A running gag in the movie: black people’s nervousness around a corpse.

The crackhead daughter dumped the kid on Grandpa. After a very public, Skype Internet cafe rant with the kid’s no-good pothead dad (complete with bong hits) to rattle the patrons, we’re off on a bad grandparenting trek from Nebraska to North Carolina, complete with flatulence gags, sagging body parts, bad driving and a demonstration of shoplifting.

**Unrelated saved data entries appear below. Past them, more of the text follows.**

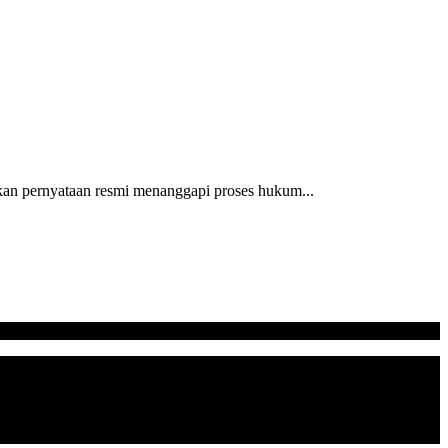
kan pernyataan resmi menanggapi proses hukum...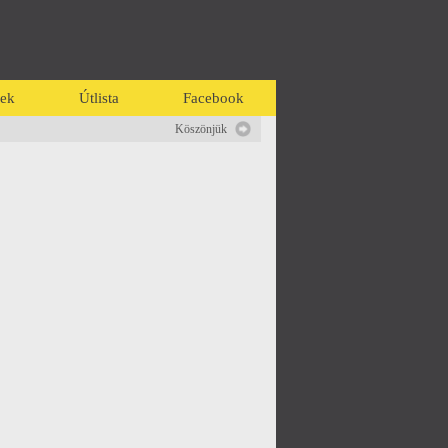
ek
Útlista
Facebook
Köszönjük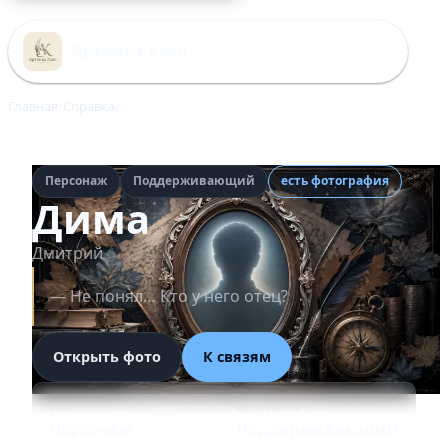
Перейти
к
Артёмка Клён
содержимому
Главная
Справка
Дмитрий
Персонаж
Поддерживающий
есть фотография
Дима
Дмитрий
— Не понял… Кто у него отец?
Открыть фото
К связям
ТИП
ЦЕННОСТЬ
Персонаж
Поддерживающий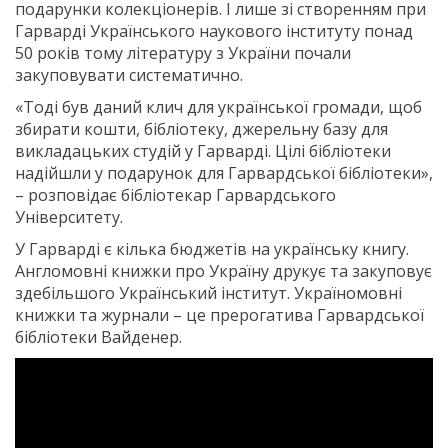
подарунки колекціонерів. І лише зі створенням при
Гарварді Українського наукового інституту понад
50 років тому літературу з України почали
закуповувати систематично.
«Тоді був даний клич для української громади, щоб
збирати кошти, бібліотеку, джерельну базу для
викладацьких студій у Гарварді. Цілі бібліотеки
надійшли у подарунок для Гарвардської бібліотеки»,
– розповідає бібліотекар Гарвардського
Університету.
У Гарварді є кілька бюджетів на українську книгу.
Англомовні книжки про Україну друкує та закуповує
здебільшого Український інститут. Україномовні
книжки та журнали – це прерогатива Гарвардської
бібліотеки Вайденер.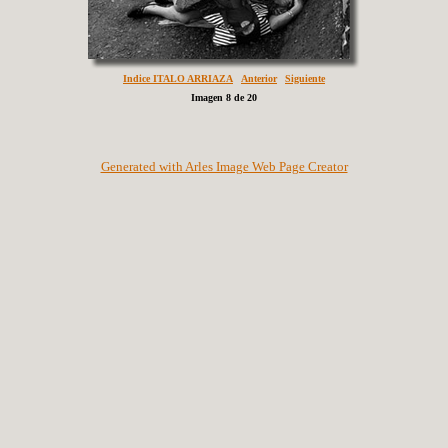
Indice ITALO ARRIAZA
Anterior
Siguiente
Imagen 8 de 20
Generated with Arles Image Web Page Creator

There are explosive laughs in these stunts — grandpa sucker-punched by an airbag, hurled through a store window by a cheap kids’ ride set up out front. Most of this stuff you’ve seen in the very funny TV ads.

And the kid (Nicoll was in “Fun Size”) is flat-out hilarious, a natural “Jackass” in training.

The scripted interludes aren’t funny at all. The gags are more embarrassing than anything else. Take away that element of danger, that this irate restaurant or store owner may go off on Knoxville or that biker gang will flatten him, and “Bad Grandpa” loses some of that “Borat” appeal. Limit the stunts to a few rubberized genital gags and you lose a lot of that “Oh-no-they-DIDN’T!” Jackass appeal.

As “Jackass” japes go, though, “Bad Grandpa” was better in concept and in its short, punchy TV commercials than it is as a feature.